| AIM OF THE EXERCISE |
From the line that holds "recommandées" to the last line of the data, copy everything exactly; leave out all the rest.

| RECORDS PROVIDED |
↓

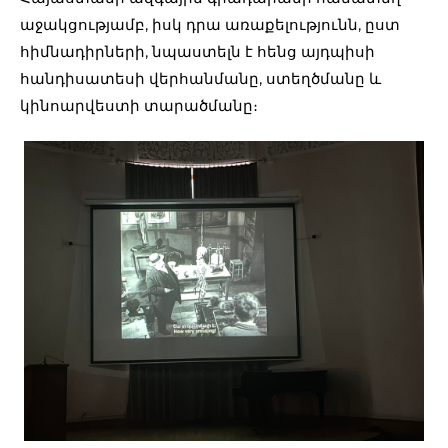
աջակցությամբ, իսկ դրա առաքելությունն, ըստ
հիմնադիրների, նպաստելն է հենց այդպիսի
հանդիսատեսի վերհանմանը, ստեղծմանը և
կինոարվեստի տարածմանը։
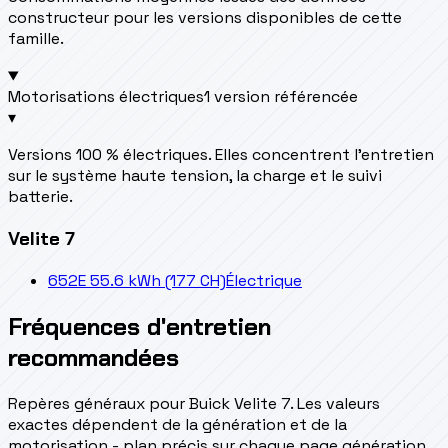
constructeur pour les versions disponibles de cette
famille.
Motorisations électriques
1 version référencée
▾
Versions 100 % électriques. Elles concentrent l’entretien
sur le système haute tension, la charge et le suivi
batterie.
Velite 7
652E 55.6 kWh (177 CH)
Électrique
Fréquences d'entretien
recommandées
Repères généraux pour Buick Velite 7. Les valeurs
exactes dépendent de la génération et de la
motorisation - plan précis sur chaque page génération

↑

| EXERCISE ANSWER |
recommandées
Repères généraux pour Buick Velite 7. Les valeurs
exactes dépendent de la génération et de la
motorisation - plan précis sur chaque page génération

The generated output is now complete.